Pour mesurer l'atteinte de ces objectifs, deux nouveaux indicateurs de résultats sont proposés :
- le nombre de documents de diffusion de connaissances inscrits annuellement dans la base de donnée RD-Agri, par le réseau des chambres d'agriculture, le réseau des organismes nationaux à vocation agricole et rural (ONVAR) et les groupements d'intérêt économique et environnementale (GIEE) ; sur 8 000 documents présents sur RD-Agri, la moitié est déposée par les réseaux visés. La prévision pour 2021 s'élève donc à 4 200 et pour 2022, à 4 400.
- le nombre d'agriculteurs impliqués dans des groupes en transition agro-écologique (GIEE) : ils étaient 19 000 en 2020. La prévision pour 2021 s'élève à 21 000 et pour 2022 à 23 000.
Quant au programme 776, son dispositif de performance reste inchangé par rapport à 2021. Trois indicateurs poursuivent un objectif louable de suivi des capacités des intervenants à exercer une influence sur leur écosystème.
Les trois indicateurs permettant de suivre la capacité des instituts techniques à remporter des succès dans les appels d'offres du programme cadre de recherche et de développement du l'Union européenne , de mesurer l'activité de publication des instituts techniques et d'estimer l'activité de diffusion de l'innovation assurée par ces derniers sont assez classiques .

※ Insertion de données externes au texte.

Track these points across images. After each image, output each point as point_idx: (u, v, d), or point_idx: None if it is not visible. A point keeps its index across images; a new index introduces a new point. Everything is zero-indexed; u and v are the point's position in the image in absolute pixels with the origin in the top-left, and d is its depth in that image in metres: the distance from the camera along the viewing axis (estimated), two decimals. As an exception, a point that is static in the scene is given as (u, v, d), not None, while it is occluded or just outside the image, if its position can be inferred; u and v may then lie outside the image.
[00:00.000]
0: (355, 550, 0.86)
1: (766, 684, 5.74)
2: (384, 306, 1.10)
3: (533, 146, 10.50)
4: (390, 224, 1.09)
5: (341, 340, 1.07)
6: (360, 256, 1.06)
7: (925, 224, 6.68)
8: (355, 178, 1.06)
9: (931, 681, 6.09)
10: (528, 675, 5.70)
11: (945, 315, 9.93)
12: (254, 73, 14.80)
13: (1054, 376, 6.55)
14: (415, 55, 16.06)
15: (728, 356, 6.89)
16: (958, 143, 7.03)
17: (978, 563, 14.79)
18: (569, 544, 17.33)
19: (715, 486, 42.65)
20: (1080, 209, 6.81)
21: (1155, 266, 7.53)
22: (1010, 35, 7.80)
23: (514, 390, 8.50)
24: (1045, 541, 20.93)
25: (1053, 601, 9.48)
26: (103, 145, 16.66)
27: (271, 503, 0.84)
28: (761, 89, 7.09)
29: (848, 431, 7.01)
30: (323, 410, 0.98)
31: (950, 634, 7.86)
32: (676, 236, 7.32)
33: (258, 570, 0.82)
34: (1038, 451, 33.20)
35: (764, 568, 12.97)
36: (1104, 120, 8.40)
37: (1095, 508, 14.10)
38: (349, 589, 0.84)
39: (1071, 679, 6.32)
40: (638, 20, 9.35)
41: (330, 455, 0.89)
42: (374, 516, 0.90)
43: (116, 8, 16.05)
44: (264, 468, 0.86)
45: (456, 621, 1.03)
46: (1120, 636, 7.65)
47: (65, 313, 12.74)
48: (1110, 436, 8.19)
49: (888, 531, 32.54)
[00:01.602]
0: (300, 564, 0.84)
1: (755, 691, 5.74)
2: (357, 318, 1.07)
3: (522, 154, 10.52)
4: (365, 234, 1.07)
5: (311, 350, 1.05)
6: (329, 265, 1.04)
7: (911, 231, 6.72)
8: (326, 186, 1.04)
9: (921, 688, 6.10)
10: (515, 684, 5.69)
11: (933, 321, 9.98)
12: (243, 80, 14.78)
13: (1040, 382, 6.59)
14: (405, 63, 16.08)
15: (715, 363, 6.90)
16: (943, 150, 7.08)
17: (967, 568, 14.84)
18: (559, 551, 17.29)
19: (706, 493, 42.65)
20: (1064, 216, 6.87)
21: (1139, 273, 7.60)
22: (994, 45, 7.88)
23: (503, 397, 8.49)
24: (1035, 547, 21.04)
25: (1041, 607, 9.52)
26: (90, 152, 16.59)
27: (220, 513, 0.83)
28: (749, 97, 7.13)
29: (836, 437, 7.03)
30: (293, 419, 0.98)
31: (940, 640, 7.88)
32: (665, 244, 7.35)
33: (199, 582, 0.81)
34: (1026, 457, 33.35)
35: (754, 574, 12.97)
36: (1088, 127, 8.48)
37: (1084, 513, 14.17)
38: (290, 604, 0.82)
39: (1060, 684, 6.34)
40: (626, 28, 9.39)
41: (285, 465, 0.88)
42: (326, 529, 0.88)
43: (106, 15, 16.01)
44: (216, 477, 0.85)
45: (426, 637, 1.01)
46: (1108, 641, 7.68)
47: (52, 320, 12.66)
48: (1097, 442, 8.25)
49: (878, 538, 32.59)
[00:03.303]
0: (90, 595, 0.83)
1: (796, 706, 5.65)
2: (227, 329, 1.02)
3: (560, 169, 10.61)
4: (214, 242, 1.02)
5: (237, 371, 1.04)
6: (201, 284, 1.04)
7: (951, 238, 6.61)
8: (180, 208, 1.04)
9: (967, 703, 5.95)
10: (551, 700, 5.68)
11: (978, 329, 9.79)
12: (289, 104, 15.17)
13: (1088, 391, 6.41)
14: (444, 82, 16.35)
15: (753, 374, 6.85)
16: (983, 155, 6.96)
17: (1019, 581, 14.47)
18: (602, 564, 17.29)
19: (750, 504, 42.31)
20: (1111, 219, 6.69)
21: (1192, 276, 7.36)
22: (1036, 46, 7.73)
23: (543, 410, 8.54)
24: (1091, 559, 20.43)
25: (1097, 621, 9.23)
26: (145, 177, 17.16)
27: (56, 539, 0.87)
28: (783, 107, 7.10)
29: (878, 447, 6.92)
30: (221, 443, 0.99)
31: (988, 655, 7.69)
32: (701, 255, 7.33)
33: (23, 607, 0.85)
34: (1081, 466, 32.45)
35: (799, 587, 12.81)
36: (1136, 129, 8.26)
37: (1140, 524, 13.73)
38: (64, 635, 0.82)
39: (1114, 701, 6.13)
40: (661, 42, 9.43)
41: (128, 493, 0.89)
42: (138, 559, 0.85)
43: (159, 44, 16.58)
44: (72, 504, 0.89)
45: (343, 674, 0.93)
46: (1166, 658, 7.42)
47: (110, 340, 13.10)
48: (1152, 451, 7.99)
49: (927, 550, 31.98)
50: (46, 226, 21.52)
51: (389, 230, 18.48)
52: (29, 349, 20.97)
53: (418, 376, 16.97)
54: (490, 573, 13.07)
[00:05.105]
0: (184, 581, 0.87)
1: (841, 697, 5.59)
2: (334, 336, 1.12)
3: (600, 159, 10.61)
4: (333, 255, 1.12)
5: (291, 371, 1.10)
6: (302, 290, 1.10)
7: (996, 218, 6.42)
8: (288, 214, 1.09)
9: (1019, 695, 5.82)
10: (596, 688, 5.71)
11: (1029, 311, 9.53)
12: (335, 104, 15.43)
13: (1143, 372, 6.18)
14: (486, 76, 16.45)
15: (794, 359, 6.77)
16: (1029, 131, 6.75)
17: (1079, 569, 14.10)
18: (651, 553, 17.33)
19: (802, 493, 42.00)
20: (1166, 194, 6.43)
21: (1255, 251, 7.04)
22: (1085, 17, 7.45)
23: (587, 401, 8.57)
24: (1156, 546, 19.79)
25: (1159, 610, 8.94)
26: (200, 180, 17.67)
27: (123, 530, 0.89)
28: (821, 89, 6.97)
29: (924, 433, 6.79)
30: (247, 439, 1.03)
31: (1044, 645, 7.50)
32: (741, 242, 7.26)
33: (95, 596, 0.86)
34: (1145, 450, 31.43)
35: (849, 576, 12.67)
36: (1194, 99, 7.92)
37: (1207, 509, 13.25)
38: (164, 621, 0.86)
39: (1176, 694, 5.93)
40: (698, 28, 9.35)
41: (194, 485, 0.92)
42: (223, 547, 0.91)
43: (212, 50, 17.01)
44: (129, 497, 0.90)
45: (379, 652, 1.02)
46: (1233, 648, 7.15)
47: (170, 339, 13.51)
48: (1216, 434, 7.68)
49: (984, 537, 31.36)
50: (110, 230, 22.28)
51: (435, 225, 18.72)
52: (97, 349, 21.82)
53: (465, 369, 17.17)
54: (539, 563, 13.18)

Ils peuvent contribuer toutefois à introduire un biais et stimuler la course aux financements européens ou des publications plus ou moins significatives (l'impression de posters est incluse dans le suivi du deuxième indicateur !). Par ailleurs, il est évident que les instituts techniques ne sont pas placés à égalité, chacun d'entre eux couvrant des populations formant des audiences naturellement disparates. Il conviendra d'évaluer si ces biais n'exercent pas d'effets défavorables.
Une réflexion devra être reprise afin de s'assurer que les crédits « fléchés » vers les chambres, les instituts ou les ONVAR aillent aux projets de développement et non aux structures elles-mêmes.
Le ministère de l'agriculture indique procéder à des évaluations des actions financées par le truchement du compte mais cette évaluation paraît orientée plutôt vers un contrôle de conformité que vers une évaluation des impacts seule à même de fonder une appréciation de la valeur ajoutée des financements publics.
* 33 Pour apprécier leur cohérence avec les nouvelles orientations du PNDAR, il sera fait appel à :
- l'avis du commissaire du gouvernement ou du représentant de l'État pour chaque organisme concerné ;
- l'expertise indépendante des conseils scientifiques des ONVAR, des chambres d'agriculture, des ITA et de l'ACTA.
- le cas échéant, l'expertise scientifique indépendante des représentants de l'INRAE et des établissements d'enseignement supérieur agricole à la commission thématique interfilière de FAM dédiée aux ressources zoogénétiques.